━━━━━ DATA PROVIDED
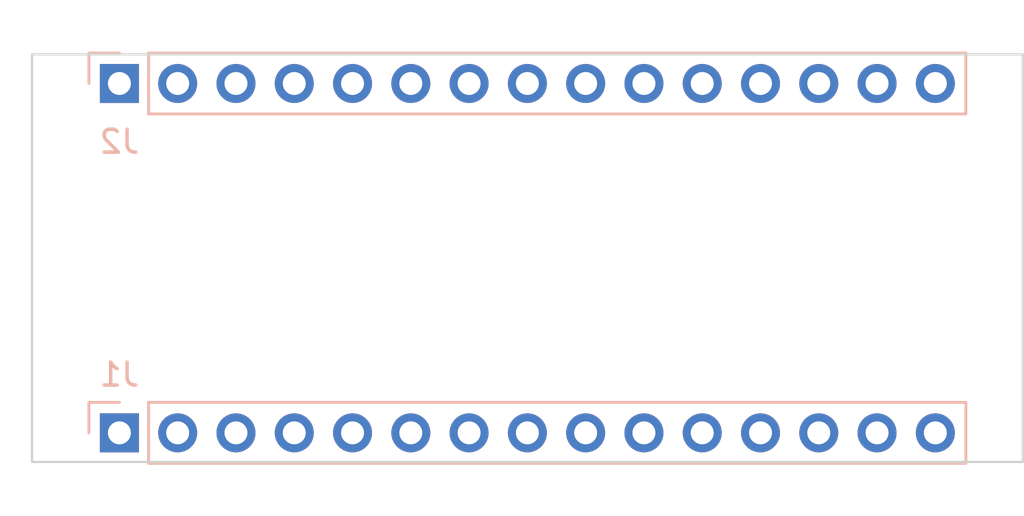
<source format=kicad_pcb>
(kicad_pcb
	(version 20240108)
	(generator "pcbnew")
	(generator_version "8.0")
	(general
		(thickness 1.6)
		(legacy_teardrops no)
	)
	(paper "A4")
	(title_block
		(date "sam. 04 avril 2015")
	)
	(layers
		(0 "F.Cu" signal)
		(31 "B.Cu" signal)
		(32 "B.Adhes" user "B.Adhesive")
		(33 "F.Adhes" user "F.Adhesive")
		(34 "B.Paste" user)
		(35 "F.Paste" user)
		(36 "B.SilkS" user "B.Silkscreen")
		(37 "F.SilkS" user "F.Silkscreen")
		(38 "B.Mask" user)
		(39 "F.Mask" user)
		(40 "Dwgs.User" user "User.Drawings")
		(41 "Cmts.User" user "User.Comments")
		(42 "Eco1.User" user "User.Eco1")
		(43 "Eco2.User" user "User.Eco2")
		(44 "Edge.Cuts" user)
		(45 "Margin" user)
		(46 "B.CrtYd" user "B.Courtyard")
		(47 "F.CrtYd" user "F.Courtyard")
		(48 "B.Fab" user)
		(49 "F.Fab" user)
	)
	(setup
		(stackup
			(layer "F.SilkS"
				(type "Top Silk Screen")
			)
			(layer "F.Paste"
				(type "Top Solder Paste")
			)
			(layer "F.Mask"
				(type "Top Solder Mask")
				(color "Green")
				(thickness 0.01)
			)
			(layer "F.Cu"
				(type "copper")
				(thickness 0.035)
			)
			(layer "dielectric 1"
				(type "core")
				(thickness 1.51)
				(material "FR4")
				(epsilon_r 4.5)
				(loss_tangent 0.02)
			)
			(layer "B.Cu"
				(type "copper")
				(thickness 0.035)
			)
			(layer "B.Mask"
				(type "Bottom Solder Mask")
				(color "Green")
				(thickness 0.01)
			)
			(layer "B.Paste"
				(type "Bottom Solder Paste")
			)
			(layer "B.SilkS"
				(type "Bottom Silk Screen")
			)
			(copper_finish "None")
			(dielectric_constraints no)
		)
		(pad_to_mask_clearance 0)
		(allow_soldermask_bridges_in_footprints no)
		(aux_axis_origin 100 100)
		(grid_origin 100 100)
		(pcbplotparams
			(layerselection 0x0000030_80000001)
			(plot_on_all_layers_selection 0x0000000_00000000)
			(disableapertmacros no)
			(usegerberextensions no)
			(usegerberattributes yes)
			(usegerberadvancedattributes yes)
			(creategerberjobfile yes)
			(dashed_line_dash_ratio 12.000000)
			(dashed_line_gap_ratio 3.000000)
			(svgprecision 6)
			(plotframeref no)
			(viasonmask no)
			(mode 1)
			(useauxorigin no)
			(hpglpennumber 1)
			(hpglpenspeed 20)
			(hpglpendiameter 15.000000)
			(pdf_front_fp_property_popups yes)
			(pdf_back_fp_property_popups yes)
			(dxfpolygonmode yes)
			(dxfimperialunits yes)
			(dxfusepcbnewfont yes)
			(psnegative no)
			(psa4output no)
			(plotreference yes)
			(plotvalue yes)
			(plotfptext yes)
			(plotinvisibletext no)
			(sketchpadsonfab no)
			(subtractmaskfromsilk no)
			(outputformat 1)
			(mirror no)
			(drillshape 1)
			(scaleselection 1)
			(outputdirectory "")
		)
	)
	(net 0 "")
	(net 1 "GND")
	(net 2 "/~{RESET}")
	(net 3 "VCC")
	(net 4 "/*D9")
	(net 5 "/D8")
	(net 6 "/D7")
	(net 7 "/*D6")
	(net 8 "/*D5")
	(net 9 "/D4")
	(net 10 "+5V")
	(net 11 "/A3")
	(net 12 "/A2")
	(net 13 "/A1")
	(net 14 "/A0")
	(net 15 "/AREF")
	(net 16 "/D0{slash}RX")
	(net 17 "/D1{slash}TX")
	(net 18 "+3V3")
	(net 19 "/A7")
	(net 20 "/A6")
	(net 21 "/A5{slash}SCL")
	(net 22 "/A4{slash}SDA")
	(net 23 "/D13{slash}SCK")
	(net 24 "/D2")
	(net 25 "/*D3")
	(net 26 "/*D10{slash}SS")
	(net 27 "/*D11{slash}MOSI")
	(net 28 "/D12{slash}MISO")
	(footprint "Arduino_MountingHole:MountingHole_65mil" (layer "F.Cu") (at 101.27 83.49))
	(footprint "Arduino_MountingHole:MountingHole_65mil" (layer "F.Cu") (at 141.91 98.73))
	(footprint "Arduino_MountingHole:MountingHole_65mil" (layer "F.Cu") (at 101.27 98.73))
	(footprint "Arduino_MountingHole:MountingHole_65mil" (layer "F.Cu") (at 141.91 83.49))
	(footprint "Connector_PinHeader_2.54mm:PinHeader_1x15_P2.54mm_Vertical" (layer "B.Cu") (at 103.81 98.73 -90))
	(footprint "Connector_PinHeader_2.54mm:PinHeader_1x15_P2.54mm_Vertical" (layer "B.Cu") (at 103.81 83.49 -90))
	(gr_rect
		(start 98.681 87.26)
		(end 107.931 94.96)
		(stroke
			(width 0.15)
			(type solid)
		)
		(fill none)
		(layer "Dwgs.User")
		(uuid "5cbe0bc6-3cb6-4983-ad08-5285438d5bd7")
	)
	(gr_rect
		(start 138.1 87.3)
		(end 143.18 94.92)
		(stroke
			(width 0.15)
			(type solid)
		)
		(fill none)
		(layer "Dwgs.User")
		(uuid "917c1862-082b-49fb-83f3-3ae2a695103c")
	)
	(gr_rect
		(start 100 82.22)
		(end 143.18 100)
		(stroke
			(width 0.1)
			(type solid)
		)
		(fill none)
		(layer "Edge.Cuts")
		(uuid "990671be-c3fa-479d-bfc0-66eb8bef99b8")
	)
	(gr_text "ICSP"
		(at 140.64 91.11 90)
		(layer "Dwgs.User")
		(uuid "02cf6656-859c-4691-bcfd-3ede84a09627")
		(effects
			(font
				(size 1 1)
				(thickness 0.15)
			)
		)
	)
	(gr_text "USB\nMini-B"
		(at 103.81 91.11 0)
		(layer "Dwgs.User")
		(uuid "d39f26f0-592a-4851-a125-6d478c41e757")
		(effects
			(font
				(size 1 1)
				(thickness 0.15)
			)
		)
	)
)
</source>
━━━━━━━━━━
━━━━━ DATA PROVIDED
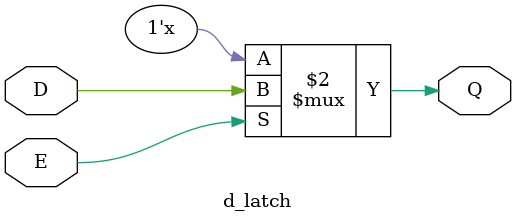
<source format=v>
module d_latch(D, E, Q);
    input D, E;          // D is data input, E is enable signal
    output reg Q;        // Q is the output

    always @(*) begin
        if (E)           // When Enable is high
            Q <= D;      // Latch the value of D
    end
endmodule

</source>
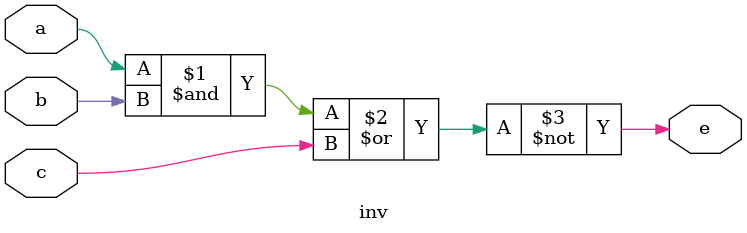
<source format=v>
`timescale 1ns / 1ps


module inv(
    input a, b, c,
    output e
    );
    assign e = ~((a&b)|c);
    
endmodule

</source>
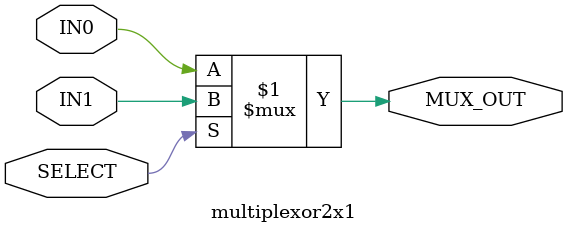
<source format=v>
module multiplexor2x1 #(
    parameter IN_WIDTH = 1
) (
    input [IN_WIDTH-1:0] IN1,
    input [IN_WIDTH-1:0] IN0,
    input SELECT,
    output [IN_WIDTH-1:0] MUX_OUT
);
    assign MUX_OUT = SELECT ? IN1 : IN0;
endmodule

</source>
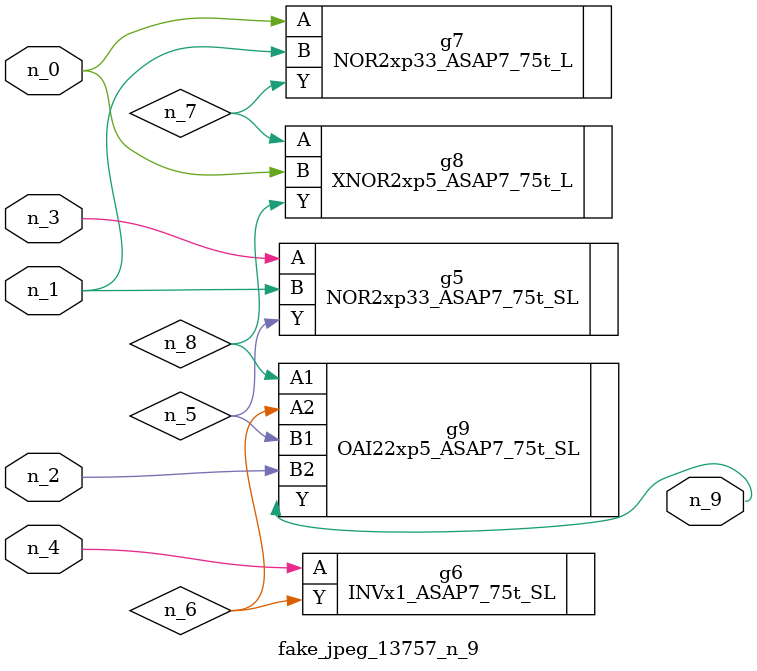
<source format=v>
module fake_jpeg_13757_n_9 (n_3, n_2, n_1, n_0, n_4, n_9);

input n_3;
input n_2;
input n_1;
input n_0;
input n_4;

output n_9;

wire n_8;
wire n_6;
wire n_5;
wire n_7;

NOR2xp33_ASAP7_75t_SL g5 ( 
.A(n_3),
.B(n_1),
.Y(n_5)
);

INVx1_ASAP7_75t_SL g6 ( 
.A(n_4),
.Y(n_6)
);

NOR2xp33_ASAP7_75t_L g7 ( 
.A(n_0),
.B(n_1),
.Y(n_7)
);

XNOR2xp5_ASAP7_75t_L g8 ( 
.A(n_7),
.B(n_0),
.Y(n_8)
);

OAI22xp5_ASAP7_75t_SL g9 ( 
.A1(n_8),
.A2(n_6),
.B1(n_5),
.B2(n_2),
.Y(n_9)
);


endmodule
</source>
━━━━━━━━━━
TASK OBJECTIVE:
Each line above that includes "Adhesive" should be shown.

ANSWER TO THIS PROBLEM:
		(32 "B.Adhes" user "B.Adhesive")
		(33 "F.Adhes" user "F.Adhesive")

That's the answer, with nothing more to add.